Russian and Soviet actress (1885–1982)

Lydia Mikhaylovna Koreneva (Лидия Михайловна Коренева; – 2 July 1982) was a Russian and Soviet stage actress associated with the Moscow Art Theatre.

==Biography==
Born into a Tambov-based noble family, Koreneva moved to Moscow aged 16 and enrolled into the Moscow Art Theatre's drama school in 1904; she graduated in 1907 and joined the Stanislavski-led troupe. Her first roles included Ksenya in Boris Godunov (1907), Water in The Blue Bird, and Marya Antonovna in Revizor (both 1908), but her breakthrough came on 9 September 1909 when Turgenev's A Month in the Country premiered, and Koreneva's performance as Verochka was lauded by, among many others, Maria Yermolova. The painter and scenic designer of A Month in the Country, Mstislav Dobuzhinsky, infatuated with both the production and Koreneva, made several portraits of her, as did Konstantin Somov. Among her followers at the time were Léon Bakst and Alexander Blok. She was endorsed to play Lise in The Karamazov Brothers as the star and most popular young actress in the Moscow Art Theatre. Her later successes included Anya in The Cherry Orchard (1912), Irina in the Three Sisters (1922–1924, during the theatre's world tour), as well as several parts in the theatre's Dostoyevsky repertoire. From 1915 to 1917, Koreneva was cast in five Russian films, including the Yevgeni Bauer-directed The King of Paris, as Lucienne Marechal.

Koreneva's highly charged, poetic and exalted stage persona proved to be very akin to her real life character, according to theatre historian Inna Solovyova. In 1920s she turned into easily 'the most capricious actress in the history of the Moscow Art Theatre, as the critic Vadim Shverubovich remembered. Mikhail Bulgakov portrayed her sarcastically as the hysterical Lyudmila Silvestrovna Pryakhina in his Theatrical Novel, although several critics warned against taking this caricature at face value. Despite behind close curtain conflicts and scandals, Koreneva's work on stage remained inspired and consistent. In 1938, she was honoured with the title of People's Artist of the RSFSR.
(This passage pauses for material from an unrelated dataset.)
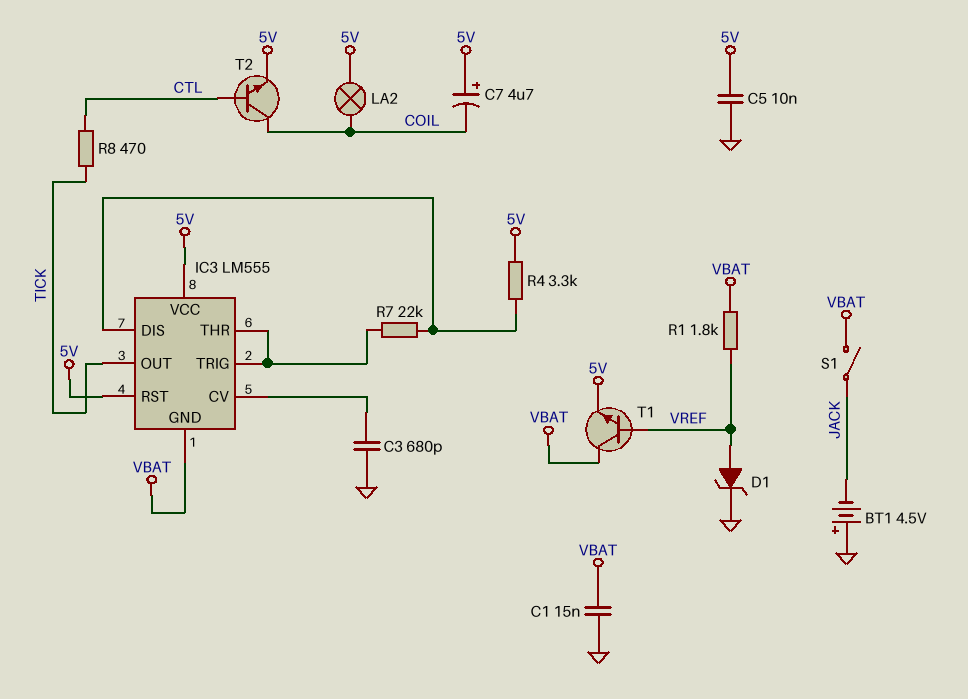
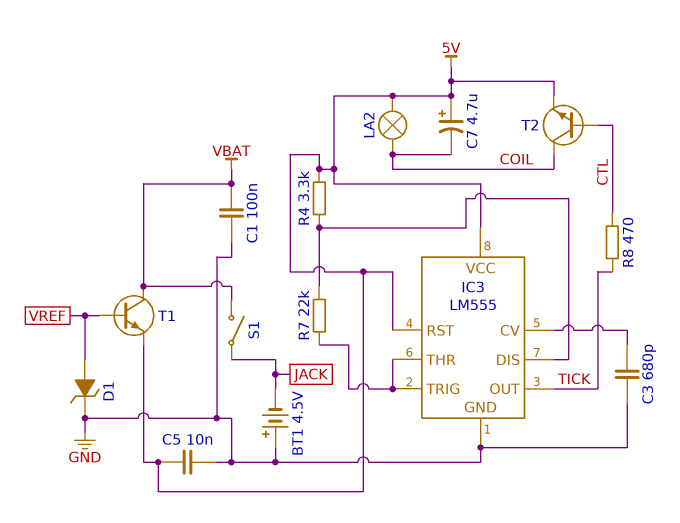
C1: 15nF (GND, VBAT) -> 100nF (GND, VBAT)
IC3 pin GND: VBAT -> GND
R1: 1.8k (VBAT, VREF) -> none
In the 1930s, Koreneva became very close to the Stanislavski family. In 1941, as the Moscow Art Theatre troupe was evacuated from Moscow, she was the only one who stayed behind, so as to provide care to Stanislavski's widow Maria Lilina who was dying of cancer. Koreneva's last major success on stage was Anna Zvezdintseva in Lev Tolstoy's The Fruits of Enlightenment in 1951. A year later, it earned her the Stalin Prize of the first order. In 1958, Koreneva was forced to retire. Scandalized, she swore never to set foot in this theatre and held her promise. She died in Moscow on 2 July 1982, aged 96, and is interred in Vagankovo Cemetery.